# [Tasks to perform]
1. In two sentences, summarize the passage below about the casual games business.
2. According to the passage below about the casual games business, why has developing casual games become more challenging and less lucrative than a couple of years earlier? Answer in one to three sentences.

Manifesto Games founder Greg Costikyan points us to a couple of interesting posts from Meez CEO and angel investor Sean Ryan, on his conclusions drawn from Casual Connect Amsterdam, discussing the pain and opportunity in the casual games space.
Both posts are worth reading for anyone playing in the space. Costikyan summarizes the ‘Pain’ post well in saying the ‘landrush is over’. Rising development costs, a glut of content – much of it free – resulting in falling average selling price, increased power and exercise of that power by what Ryan labels distributors*, and increasing competition from cheap content suppliers, are making the business of developing casual games far more challenging and less lucrative than it was just a couple years ago.

# [Data for analysis]
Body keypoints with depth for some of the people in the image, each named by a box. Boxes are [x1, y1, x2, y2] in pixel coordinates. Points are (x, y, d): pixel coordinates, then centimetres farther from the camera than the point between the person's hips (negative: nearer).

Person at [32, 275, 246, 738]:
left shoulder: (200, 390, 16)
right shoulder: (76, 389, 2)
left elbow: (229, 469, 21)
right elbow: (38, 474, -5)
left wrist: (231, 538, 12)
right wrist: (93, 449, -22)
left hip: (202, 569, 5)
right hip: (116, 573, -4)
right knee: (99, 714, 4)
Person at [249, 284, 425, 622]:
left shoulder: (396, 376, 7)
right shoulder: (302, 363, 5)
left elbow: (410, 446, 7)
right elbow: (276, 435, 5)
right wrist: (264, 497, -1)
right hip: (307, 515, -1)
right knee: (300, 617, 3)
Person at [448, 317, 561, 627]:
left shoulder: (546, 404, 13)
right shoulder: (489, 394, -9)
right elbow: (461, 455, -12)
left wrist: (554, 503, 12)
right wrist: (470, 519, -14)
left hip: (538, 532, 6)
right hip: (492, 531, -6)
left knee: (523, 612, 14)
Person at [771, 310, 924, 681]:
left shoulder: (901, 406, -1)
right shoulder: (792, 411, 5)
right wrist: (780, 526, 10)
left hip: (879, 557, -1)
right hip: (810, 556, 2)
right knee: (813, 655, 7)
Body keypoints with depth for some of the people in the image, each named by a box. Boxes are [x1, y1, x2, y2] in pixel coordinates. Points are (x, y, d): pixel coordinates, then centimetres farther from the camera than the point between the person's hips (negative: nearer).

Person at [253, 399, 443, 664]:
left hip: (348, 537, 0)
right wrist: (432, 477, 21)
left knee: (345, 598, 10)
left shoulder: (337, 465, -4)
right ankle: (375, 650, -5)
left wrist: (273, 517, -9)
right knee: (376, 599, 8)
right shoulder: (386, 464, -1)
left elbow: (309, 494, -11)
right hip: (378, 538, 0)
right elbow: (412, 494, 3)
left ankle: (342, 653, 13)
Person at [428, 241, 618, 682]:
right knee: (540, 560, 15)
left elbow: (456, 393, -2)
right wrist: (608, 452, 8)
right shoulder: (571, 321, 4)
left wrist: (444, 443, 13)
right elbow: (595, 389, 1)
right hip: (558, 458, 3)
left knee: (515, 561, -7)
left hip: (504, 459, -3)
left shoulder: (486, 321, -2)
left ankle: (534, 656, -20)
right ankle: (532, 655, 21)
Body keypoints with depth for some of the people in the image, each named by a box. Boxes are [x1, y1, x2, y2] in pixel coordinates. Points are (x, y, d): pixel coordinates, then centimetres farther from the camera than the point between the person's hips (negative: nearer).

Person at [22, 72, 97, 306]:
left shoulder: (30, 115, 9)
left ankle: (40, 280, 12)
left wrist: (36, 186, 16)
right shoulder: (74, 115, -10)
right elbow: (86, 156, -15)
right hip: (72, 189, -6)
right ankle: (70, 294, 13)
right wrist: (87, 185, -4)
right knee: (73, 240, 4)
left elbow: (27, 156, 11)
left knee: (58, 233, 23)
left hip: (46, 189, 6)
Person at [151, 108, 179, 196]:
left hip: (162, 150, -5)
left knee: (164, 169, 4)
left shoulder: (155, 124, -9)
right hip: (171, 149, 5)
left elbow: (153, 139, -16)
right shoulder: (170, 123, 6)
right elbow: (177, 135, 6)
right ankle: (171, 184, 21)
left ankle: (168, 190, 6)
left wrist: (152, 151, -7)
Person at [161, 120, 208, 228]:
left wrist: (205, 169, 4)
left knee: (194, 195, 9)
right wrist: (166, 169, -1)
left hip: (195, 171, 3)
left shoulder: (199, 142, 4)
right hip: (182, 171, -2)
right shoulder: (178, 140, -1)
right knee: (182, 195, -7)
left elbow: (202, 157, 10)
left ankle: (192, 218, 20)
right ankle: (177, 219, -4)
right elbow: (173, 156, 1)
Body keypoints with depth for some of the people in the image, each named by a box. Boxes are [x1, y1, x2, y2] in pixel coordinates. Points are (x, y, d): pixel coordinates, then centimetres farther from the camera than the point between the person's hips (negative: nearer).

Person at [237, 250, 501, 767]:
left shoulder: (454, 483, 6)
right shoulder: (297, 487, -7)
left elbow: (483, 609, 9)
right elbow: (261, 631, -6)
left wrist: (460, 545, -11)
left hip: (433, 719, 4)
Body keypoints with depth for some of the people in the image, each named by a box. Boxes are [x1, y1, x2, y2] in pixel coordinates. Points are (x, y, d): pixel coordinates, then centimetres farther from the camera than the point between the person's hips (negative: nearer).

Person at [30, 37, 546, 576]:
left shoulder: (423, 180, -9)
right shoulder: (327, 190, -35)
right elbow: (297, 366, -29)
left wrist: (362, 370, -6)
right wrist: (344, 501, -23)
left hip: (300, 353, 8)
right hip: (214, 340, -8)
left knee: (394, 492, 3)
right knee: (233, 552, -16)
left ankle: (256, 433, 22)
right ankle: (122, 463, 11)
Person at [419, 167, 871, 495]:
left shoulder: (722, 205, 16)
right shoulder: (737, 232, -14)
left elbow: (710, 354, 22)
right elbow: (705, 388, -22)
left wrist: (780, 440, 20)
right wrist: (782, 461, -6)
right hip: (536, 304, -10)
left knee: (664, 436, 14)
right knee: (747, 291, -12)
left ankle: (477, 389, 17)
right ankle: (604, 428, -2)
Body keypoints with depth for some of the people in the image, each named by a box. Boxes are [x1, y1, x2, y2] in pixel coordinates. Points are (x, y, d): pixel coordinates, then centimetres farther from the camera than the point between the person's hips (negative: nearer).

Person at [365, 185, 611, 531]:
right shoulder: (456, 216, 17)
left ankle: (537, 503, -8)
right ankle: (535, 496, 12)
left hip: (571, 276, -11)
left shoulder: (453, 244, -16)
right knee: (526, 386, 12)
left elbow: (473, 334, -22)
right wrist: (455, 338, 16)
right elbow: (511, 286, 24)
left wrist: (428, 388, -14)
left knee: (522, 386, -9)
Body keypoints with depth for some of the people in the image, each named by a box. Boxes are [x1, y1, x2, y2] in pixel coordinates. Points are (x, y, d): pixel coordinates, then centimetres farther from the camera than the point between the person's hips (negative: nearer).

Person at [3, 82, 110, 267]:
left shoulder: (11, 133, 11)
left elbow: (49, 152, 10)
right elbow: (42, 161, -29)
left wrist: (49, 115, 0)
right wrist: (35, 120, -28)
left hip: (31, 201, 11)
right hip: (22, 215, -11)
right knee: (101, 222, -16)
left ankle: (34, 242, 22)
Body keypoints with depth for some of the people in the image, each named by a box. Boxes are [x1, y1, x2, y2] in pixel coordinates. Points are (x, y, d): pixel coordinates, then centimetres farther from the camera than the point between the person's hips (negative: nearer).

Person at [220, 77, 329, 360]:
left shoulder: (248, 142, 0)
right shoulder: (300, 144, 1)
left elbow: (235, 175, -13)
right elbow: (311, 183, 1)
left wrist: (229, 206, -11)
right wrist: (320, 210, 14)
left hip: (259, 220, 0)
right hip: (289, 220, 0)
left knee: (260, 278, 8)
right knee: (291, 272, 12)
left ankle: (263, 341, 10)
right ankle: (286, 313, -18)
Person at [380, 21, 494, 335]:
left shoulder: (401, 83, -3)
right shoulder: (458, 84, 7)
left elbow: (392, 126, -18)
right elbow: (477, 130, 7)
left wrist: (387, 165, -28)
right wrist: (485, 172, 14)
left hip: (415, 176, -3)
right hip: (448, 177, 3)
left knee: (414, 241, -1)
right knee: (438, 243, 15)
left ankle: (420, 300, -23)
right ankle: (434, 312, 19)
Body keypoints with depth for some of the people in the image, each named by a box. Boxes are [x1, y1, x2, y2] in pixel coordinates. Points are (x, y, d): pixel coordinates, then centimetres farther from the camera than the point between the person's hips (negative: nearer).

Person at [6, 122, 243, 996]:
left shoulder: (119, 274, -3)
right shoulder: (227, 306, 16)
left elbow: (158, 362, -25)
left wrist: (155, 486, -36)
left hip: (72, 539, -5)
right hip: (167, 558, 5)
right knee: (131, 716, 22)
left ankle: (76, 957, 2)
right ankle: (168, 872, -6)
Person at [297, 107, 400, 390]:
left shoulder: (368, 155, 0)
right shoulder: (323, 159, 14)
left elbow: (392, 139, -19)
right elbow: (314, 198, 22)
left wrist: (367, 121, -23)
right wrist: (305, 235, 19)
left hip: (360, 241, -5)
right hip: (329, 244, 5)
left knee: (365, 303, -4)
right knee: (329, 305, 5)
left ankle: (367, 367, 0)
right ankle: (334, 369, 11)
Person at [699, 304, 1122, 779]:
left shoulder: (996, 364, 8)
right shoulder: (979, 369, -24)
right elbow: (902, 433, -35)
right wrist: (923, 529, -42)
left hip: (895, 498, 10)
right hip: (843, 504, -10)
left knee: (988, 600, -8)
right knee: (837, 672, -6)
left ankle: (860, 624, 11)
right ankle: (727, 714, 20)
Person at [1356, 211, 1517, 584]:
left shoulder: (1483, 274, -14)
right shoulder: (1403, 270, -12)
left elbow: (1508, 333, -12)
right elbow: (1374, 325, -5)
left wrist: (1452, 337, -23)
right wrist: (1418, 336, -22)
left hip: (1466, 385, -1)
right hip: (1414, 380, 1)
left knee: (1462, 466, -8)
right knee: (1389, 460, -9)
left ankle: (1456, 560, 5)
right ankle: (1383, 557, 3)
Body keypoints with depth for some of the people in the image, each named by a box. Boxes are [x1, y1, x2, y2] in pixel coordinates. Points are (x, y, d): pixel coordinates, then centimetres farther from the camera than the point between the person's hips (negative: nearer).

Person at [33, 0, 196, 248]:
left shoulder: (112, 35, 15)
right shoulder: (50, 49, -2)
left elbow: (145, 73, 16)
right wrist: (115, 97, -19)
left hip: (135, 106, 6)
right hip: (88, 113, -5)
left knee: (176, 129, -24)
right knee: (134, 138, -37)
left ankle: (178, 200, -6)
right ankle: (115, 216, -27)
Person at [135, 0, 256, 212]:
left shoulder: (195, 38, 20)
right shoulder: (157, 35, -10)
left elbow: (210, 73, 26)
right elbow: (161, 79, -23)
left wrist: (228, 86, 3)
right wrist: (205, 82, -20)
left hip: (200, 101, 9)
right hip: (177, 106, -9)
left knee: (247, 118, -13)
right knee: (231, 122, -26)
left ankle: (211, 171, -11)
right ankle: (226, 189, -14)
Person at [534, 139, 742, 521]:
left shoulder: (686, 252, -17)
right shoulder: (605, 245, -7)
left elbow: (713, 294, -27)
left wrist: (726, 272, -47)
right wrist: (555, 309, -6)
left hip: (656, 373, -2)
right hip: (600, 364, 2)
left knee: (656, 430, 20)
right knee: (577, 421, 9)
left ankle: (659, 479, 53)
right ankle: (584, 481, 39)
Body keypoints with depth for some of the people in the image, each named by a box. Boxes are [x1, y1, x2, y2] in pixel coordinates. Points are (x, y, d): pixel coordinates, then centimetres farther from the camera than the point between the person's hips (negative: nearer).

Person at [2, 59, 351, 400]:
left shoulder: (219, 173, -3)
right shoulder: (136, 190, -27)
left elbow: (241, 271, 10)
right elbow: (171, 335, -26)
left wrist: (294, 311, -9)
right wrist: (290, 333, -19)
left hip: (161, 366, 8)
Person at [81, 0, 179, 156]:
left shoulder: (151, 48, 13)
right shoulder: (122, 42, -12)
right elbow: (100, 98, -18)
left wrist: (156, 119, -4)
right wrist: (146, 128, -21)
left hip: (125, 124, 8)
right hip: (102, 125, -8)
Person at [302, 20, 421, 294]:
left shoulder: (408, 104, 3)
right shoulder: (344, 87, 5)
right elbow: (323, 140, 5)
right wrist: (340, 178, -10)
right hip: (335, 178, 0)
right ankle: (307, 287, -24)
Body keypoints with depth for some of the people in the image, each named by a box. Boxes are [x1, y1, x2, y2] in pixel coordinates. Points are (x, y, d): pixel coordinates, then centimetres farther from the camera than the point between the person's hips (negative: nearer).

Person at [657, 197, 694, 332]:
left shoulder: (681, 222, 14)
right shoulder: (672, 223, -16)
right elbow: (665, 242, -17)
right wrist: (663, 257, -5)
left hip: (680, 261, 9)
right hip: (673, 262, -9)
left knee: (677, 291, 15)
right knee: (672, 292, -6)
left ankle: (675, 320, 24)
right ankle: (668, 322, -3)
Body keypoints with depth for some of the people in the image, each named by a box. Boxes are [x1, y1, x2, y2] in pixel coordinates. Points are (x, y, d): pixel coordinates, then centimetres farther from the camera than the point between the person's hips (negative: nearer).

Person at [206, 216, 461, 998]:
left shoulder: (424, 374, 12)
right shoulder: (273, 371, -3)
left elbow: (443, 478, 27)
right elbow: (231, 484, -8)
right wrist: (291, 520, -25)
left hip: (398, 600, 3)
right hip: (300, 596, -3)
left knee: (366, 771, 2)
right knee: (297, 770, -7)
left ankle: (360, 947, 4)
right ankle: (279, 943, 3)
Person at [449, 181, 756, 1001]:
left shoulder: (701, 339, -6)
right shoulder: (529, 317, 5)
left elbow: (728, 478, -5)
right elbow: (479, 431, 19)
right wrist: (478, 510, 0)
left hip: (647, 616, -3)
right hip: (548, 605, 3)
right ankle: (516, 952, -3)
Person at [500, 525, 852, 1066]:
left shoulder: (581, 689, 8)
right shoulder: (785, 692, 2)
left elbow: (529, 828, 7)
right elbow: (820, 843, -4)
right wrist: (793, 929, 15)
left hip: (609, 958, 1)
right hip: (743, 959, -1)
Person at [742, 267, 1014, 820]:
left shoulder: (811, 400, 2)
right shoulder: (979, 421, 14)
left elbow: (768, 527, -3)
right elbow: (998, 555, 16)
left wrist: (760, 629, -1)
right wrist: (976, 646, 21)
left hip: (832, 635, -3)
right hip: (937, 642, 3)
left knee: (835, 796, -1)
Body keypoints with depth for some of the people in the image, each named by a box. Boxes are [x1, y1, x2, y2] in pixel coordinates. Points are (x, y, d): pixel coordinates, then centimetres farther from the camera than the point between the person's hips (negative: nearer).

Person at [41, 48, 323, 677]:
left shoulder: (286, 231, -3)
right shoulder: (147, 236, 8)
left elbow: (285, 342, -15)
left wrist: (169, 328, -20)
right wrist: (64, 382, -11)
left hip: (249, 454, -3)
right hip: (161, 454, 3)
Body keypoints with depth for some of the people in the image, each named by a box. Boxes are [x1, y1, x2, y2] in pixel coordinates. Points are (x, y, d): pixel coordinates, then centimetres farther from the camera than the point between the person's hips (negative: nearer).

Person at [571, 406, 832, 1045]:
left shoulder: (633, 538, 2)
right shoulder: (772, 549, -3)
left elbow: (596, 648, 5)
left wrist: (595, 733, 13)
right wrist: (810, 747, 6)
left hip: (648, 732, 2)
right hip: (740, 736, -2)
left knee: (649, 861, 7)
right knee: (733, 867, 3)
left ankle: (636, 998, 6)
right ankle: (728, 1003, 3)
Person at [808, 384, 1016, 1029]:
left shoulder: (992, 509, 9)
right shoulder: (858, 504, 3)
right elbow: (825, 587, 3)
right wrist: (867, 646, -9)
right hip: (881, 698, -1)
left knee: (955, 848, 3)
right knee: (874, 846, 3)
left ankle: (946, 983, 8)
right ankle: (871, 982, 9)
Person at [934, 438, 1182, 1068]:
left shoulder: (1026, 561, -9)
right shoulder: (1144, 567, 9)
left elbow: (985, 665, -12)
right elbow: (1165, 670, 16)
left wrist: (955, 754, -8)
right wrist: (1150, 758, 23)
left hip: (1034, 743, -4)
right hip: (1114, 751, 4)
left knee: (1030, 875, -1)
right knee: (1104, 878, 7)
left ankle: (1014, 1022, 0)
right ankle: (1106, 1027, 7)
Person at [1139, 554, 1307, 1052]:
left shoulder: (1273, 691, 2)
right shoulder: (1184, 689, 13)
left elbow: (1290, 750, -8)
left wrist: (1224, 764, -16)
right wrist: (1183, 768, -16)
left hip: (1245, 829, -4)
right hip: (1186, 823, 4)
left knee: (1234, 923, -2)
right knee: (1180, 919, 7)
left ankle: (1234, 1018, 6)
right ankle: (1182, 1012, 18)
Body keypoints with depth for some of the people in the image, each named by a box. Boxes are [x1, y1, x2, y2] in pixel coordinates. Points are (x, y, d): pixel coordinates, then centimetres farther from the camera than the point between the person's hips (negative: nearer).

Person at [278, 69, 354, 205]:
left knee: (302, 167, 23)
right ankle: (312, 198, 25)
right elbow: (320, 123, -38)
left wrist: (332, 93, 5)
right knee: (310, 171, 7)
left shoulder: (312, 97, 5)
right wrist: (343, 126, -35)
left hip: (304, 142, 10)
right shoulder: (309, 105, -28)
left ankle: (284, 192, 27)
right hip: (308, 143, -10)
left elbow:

# [Task responses]
1. Greg Costikyan, founder of Manifesto Games, points readers to two posts by Meez CEO and angel investor Sean Ryan that draw conclusions from Casual Connect Amsterdam about the pain and opportunity in casual games. Costikyan sums up the "Pain" post as saying the landrush is over, because rising costs, a glut of content, more powerful distributors and cheap competitors are making casual game development harder and less lucrative.

2. Development costs are rising, and a glut of content, much of it free, is pushing down the average selling price. Distributors have gained more power and are using it, and competition from cheap content suppliers is increasing.